We use GitHub issues for tracking requests and bugs. Please post questions to
the MediaPipe Stack Overflow with a mediapipe
tag.
Steps to add an image_flip_calculator
Objective of this exercise is to create a custom calculator which can do some custom prcessing of the image('flipping') and then insert this calculator in the mediapipe graph pipe line. Description: Calculators are the blocks of code which reperesent a node in a subgraph in mediapipe computational graphs.
- Goto /mediapipe/calculators/image directory , which contains several image manipulation calculators, place your custom calculator code in a .cc file right here.
- Edit the BUILD file in the same image folder by creating a <cc_library> entry for your calculator (the name is 'custom_calculator' in this case, mentioning the name the calculator src file in last step in the section).

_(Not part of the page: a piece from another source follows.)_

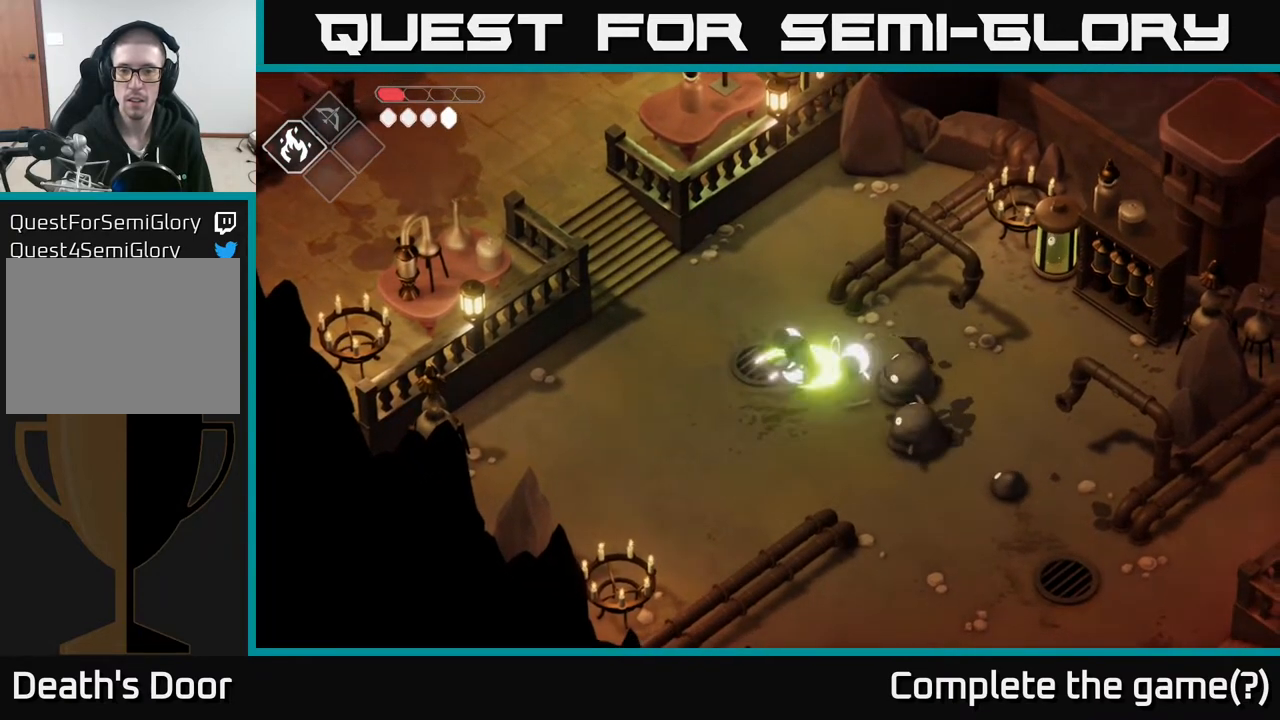
{"buttons": [], "left_stick": "right", "right_stick": "center", "events": [[33, "X", "up"], [217, "X", "down"], [367, "X", "up"], [433, "left_stick", "right"]]}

- Edit the /mediapipe/modules/pose_landmark/pose_landmark_cpu.pbtxt , creating a entry for your calculator by giving it a name ('CustomImageFlipCalculator' in this case, same as that of the class defined by the calculator in step 1. ) whose input willbe the inputstream of the graph and output will connect to the node previously connected to the original input stream)
- The node created in the step 3 will connect to you custom_calculator by making an entry in the BUILD file in /mediapipe/modules/pose_landmark/ ; edit the file by finding the entry which mentions name in the <register_as> section. is the name of the sub_graph described by the pose_landmark_cpu.pbtxt. In the 'deps' section, add the calculator entry as dependency to the subgraph(in this case "//mediapipe/calculators/image:custom_calculator").

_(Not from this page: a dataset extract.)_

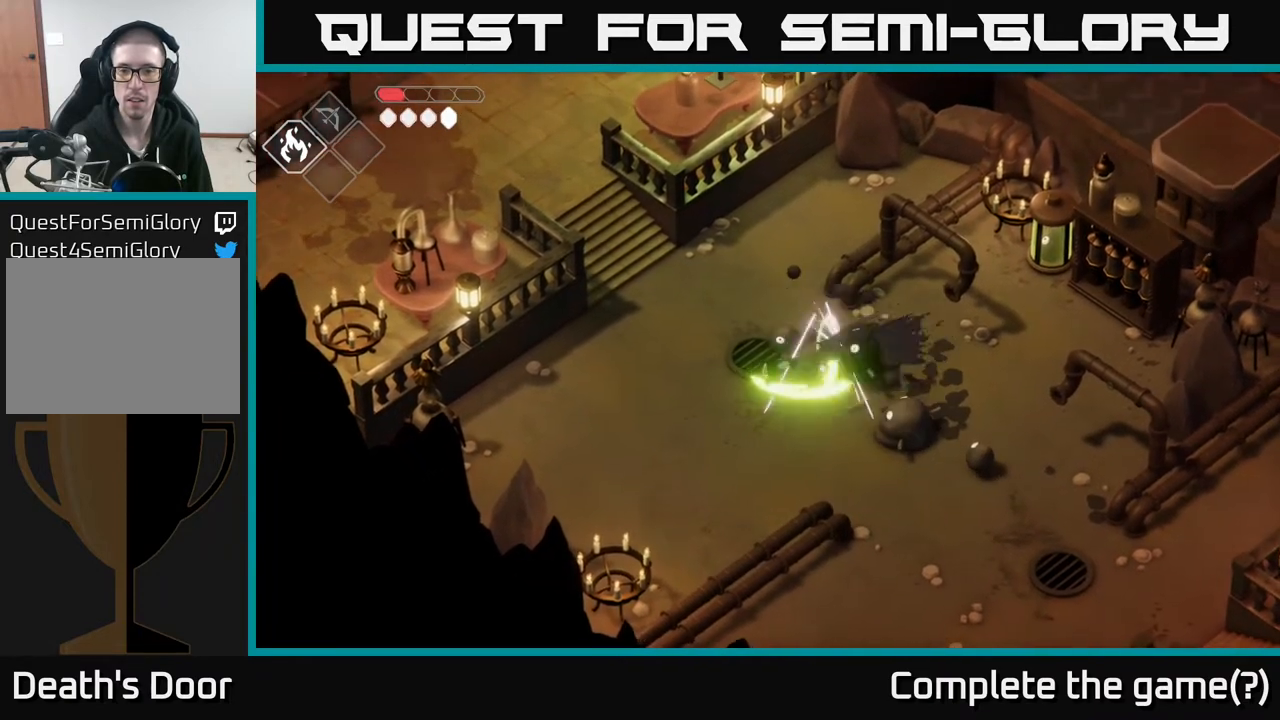
{"buttons": ["X"], "left_stick": "up", "right_stick": "center", "events": [[17, "X", "down"], [150, "left_stick", "center"], [217, "X", "up"], [233, "left_stick", "up-left"], [367, "X", "down"], [383, "left_stick", "up"]]}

- BUILD your custom calculator by running "bazel build -c opt --define MEDIAPIPE_DISABLE_GPU=1 mediapipe/calculators/image:custom_calculator" , and also for the pose_detection by running "bazel build -c opt --define MEDIAPIPE_DISABLE_GPU=1 mediapipe/examples/desktop/pose_tracking:pose_tracking_cpu", and then run the pose detection desktop example.